▶
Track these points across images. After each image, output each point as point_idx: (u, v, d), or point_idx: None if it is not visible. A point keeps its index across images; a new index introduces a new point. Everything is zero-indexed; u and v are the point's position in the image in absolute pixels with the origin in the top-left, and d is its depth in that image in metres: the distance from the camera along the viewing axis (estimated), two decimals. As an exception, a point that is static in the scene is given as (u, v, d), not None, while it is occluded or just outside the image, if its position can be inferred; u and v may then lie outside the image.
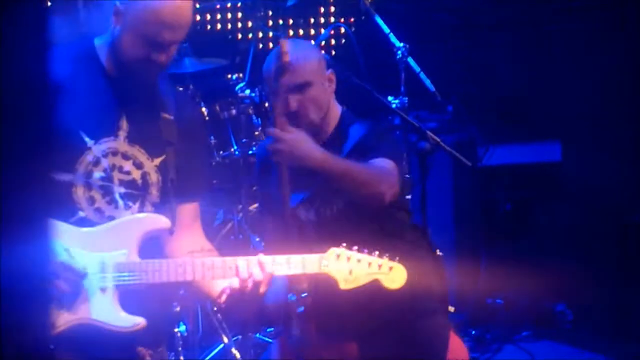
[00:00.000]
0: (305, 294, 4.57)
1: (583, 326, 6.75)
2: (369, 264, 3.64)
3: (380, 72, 5.69)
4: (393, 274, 3.66)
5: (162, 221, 3.58)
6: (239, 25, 7.13)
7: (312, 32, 7.18)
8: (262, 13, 6.26)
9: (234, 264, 3.58)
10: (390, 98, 5.59)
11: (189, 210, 3.78)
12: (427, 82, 5.62)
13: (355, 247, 3.65)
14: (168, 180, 3.66)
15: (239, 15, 7.08)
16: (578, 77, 7.02)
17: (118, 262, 3.50)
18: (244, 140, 5.78)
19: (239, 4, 6.93)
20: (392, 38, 5.63)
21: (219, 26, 7.29)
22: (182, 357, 5.15)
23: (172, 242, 3.71)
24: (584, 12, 7.21)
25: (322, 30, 6.87)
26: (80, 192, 3.55)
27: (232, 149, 5.76)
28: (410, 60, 5.62)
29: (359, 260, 3.63)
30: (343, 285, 3.62)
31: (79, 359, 3.49)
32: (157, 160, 3.66)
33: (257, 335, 5.50)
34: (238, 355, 5.34)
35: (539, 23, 7.33)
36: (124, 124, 3.61)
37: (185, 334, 5.23)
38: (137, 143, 3.62)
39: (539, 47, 7.40)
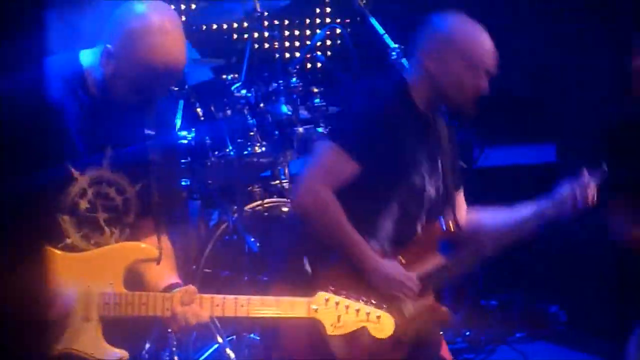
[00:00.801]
0: None
1: (577, 327, 6.76)
2: (357, 311, 3.58)
3: (375, 72, 5.70)
4: (381, 323, 3.60)
5: (151, 251, 3.54)
6: (235, 25, 7.14)
7: (308, 32, 7.19)
8: (258, 13, 6.25)
9: (222, 302, 3.52)
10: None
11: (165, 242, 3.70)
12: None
13: (344, 292, 3.60)
14: (146, 205, 3.63)
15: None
16: (573, 79, 7.03)
17: (104, 292, 3.45)
18: (239, 140, 5.78)
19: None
20: (387, 39, 5.64)
21: (214, 26, 7.29)
22: (176, 357, 5.14)
23: (151, 274, 3.63)
24: (578, 15, 7.22)
25: (318, 31, 6.89)
26: (66, 220, 3.52)
27: (227, 149, 5.76)
28: (404, 61, 5.62)
29: (347, 307, 3.56)
30: (331, 331, 3.57)
31: None
32: (138, 186, 3.63)
33: (251, 335, 5.50)
34: (232, 356, 5.33)
35: (533, 25, 7.33)
36: (108, 151, 3.57)
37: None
38: (120, 169, 3.59)
39: (535, 49, 7.40)
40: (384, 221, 4.19)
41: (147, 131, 3.59)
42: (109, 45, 3.45)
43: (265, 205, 5.44)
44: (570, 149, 7.06)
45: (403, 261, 4.20)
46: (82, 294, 3.43)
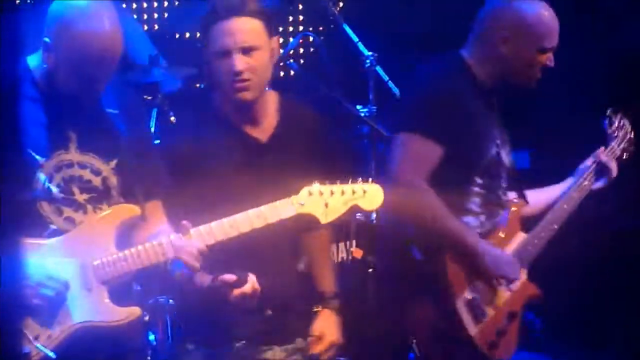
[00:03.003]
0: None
1: (553, 335, 6.76)
2: (342, 192, 3.66)
3: (349, 80, 5.68)
4: (369, 196, 3.66)
5: (132, 209, 3.60)
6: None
7: (281, 40, 7.17)
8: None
9: (211, 229, 3.58)
10: (358, 107, 5.58)
11: (152, 208, 3.75)
12: (396, 90, 5.62)
13: (327, 181, 3.67)
14: (127, 180, 3.66)
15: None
16: (548, 86, 7.03)
17: (97, 258, 3.52)
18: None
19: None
20: (361, 47, 5.63)
21: (187, 35, 7.26)
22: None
23: (140, 235, 3.68)
24: (564, 18, 7.23)
25: (291, 39, 6.86)
26: (45, 207, 3.56)
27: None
28: (378, 69, 5.62)
29: (332, 192, 3.65)
30: (323, 220, 3.65)
31: None
32: (113, 163, 3.66)
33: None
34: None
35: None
36: (73, 136, 3.62)
37: (155, 343, 5.19)
38: (89, 151, 3.62)
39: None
40: (473, 197, 4.28)
41: (109, 110, 3.69)
42: (46, 39, 3.56)
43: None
44: (544, 156, 7.07)
45: (502, 235, 4.34)
46: (77, 267, 3.50)
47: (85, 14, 3.52)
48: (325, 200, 3.63)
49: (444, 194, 4.19)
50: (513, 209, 4.49)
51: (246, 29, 3.90)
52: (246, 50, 3.89)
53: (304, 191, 3.63)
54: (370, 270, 5.03)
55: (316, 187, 3.64)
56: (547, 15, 4.40)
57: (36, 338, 3.39)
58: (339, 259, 5.12)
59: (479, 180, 4.29)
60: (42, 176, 3.55)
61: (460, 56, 4.40)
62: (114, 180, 3.65)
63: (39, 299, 3.40)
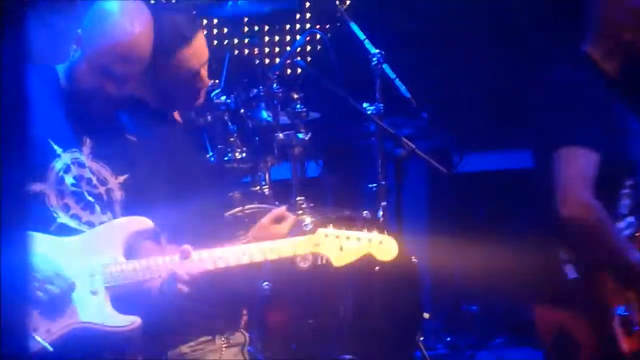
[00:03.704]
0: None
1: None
2: (358, 239, 3.68)
3: (356, 78, 5.70)
4: (384, 247, 3.69)
5: (146, 223, 3.60)
6: (215, 31, 7.12)
7: (288, 38, 7.18)
8: (237, 19, 6.24)
9: (224, 254, 3.59)
10: (365, 105, 5.59)
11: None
12: (403, 88, 5.64)
13: (343, 227, 3.70)
14: (132, 198, 3.68)
15: (215, 21, 7.06)
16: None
17: (106, 263, 3.53)
18: (219, 146, 5.76)
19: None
20: (368, 44, 5.64)
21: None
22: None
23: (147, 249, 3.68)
24: (563, 19, 7.24)
25: (298, 37, 6.87)
26: (53, 201, 3.57)
27: (208, 155, 5.74)
28: (385, 66, 5.62)
29: (347, 237, 3.67)
30: (336, 263, 3.68)
31: None
32: (121, 178, 3.69)
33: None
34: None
35: (516, 30, 7.35)
36: (87, 141, 3.65)
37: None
38: (100, 159, 3.66)
39: (516, 54, 7.42)
40: (623, 200, 4.19)
41: (128, 136, 3.72)
42: (79, 30, 3.61)
43: (246, 211, 5.42)
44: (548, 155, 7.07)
45: None
46: (86, 269, 3.52)
47: (120, 11, 3.57)
48: (340, 243, 3.67)
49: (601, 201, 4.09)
50: None
51: (204, 42, 3.95)
52: (206, 62, 3.94)
53: (321, 232, 3.67)
54: (377, 268, 5.07)
55: (332, 230, 3.68)
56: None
57: (35, 330, 3.42)
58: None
59: (629, 182, 4.19)
60: (58, 165, 3.58)
61: (586, 54, 4.26)
62: (117, 195, 3.67)
63: (43, 293, 3.43)
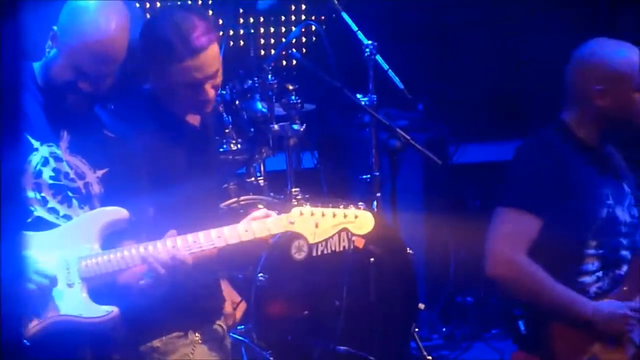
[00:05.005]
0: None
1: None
2: (334, 214, 3.65)
3: (351, 70, 5.70)
4: (359, 221, 3.67)
5: (121, 212, 3.58)
6: (210, 22, 7.11)
7: (283, 29, 7.17)
8: (233, 11, 6.23)
9: (198, 238, 3.57)
10: (359, 96, 5.59)
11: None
12: (396, 79, 5.64)
13: (319, 204, 3.68)
14: (110, 192, 3.65)
15: (210, 12, 7.06)
16: (548, 76, 7.05)
17: (81, 255, 3.51)
18: (215, 137, 5.77)
19: (210, 1, 6.92)
20: (360, 35, 5.64)
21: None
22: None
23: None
24: (555, 10, 7.24)
25: (293, 28, 6.87)
26: (31, 194, 3.54)
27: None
28: (378, 57, 5.63)
29: (323, 214, 3.64)
30: (312, 240, 3.65)
31: (58, 359, 3.49)
32: (100, 172, 3.66)
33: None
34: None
35: (509, 21, 7.35)
36: (65, 135, 3.63)
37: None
38: (78, 153, 3.63)
39: (510, 45, 7.43)
40: (588, 259, 4.19)
41: (106, 132, 3.69)
42: (55, 27, 3.58)
43: (241, 202, 5.43)
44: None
45: (625, 289, 4.21)
46: (62, 261, 3.49)
47: (96, 9, 3.53)
48: (315, 220, 3.63)
49: (555, 261, 4.12)
50: (635, 262, 4.30)
51: (213, 57, 3.83)
52: (214, 76, 3.87)
53: (296, 210, 3.63)
54: (372, 259, 5.08)
55: (308, 208, 3.65)
56: (631, 53, 4.25)
57: None
58: (341, 248, 5.13)
59: (592, 243, 4.19)
60: (35, 159, 3.55)
61: (561, 120, 4.27)
62: (96, 188, 3.64)
63: (23, 291, 3.35)
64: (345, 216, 3.66)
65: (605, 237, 4.21)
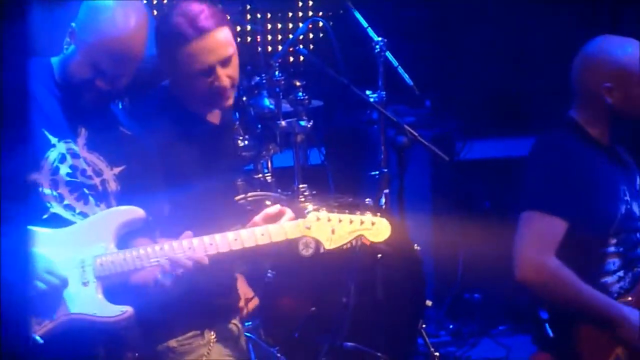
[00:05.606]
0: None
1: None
2: (351, 221, 3.66)
3: (358, 66, 5.69)
4: (376, 228, 3.67)
5: (137, 211, 3.58)
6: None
7: (290, 25, 7.17)
8: (240, 7, 6.23)
9: (215, 240, 3.56)
10: (368, 92, 5.58)
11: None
12: (405, 76, 5.62)
13: (336, 210, 3.67)
14: (127, 190, 3.65)
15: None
16: (556, 72, 7.04)
17: (97, 254, 3.50)
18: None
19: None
20: (370, 32, 5.63)
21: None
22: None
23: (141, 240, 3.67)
24: (562, 6, 7.23)
25: (300, 24, 6.86)
26: (47, 191, 3.54)
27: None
28: (388, 54, 5.61)
29: (340, 220, 3.65)
30: (328, 246, 3.66)
31: (71, 357, 3.49)
32: (117, 170, 3.67)
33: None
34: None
35: (516, 18, 7.34)
36: (83, 132, 3.63)
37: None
38: (96, 150, 3.63)
39: (518, 41, 7.41)
40: (609, 258, 4.17)
41: (123, 129, 3.70)
42: (73, 24, 3.58)
43: (249, 198, 5.43)
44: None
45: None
46: (77, 260, 3.49)
47: (115, 7, 3.53)
48: (332, 226, 3.64)
49: (578, 262, 4.08)
50: None
51: (222, 40, 3.85)
52: (226, 62, 3.86)
53: (312, 216, 3.63)
54: (379, 256, 5.07)
55: (324, 213, 3.64)
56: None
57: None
58: (348, 245, 5.12)
59: (613, 241, 4.17)
60: (52, 155, 3.55)
61: (571, 118, 4.27)
62: (113, 186, 3.65)
63: (33, 291, 3.38)
64: (362, 222, 3.67)
65: (624, 233, 4.20)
◀
--- TASK DIRECTIONS ---
For this exercise, set down the lines in the entries above from the one with "20: (392, 38, 5.63)" through the one with "[00:03.003]" exactly as written, without any pictures.

--- RESPONSE ---
20: (392, 38, 5.63)
21: (219, 26, 7.29)
22: (182, 357, 5.15)
23: (172, 242, 3.71)
24: (584, 12, 7.21)
25: (322, 30, 6.87)
26: (80, 192, 3.55)
27: (232, 149, 5.76)
28: (410, 60, 5.62)
29: (359, 260, 3.63)
30: (343, 285, 3.62)
31: (79, 359, 3.49)
32: (157, 160, 3.66)
33: (257, 335, 5.50)
34: (238, 355, 5.34)
35: (539, 23, 7.33)
36: (124, 124, 3.61)
37: (185, 334, 5.23)
38: (137, 143, 3.62)
39: (539, 47, 7.40)
[00:00.801]
0: None
1: (577, 327, 6.76)
2: (357, 311, 3.58)
3: (375, 72, 5.70)
4: (381, 323, 3.60)
5: (151, 251, 3.54)
6: (235, 25, 7.14)
7: (308, 32, 7.19)
8: (258, 13, 6.25)
9: (222, 302, 3.52)
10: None
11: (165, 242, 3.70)
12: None
13: (344, 292, 3.60)
14: (146, 205, 3.63)
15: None
16: (573, 79, 7.03)
17: (104, 292, 3.45)
18: (239, 140, 5.78)
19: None
20: (387, 39, 5.64)
21: (214, 26, 7.29)
22: (176, 357, 5.14)
23: (151, 274, 3.63)
24: (578, 15, 7.22)
25: (318, 31, 6.89)
26: (66, 220, 3.52)
27: (227, 149, 5.76)
28: (404, 61, 5.62)
29: (347, 307, 3.56)
30: (331, 331, 3.57)
31: None
32: (138, 186, 3.63)
33: (251, 335, 5.50)
34: (232, 356, 5.33)
35: (533, 25, 7.33)
36: (108, 151, 3.57)
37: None
38: (120, 169, 3.59)
39: (535, 49, 7.40)
40: (384, 221, 4.19)
41: (147, 131, 3.59)
42: (109, 45, 3.45)
43: (265, 205, 5.44)
44: (570, 149, 7.06)
45: (403, 261, 4.20)
46: (82, 294, 3.43)
[00:03.003]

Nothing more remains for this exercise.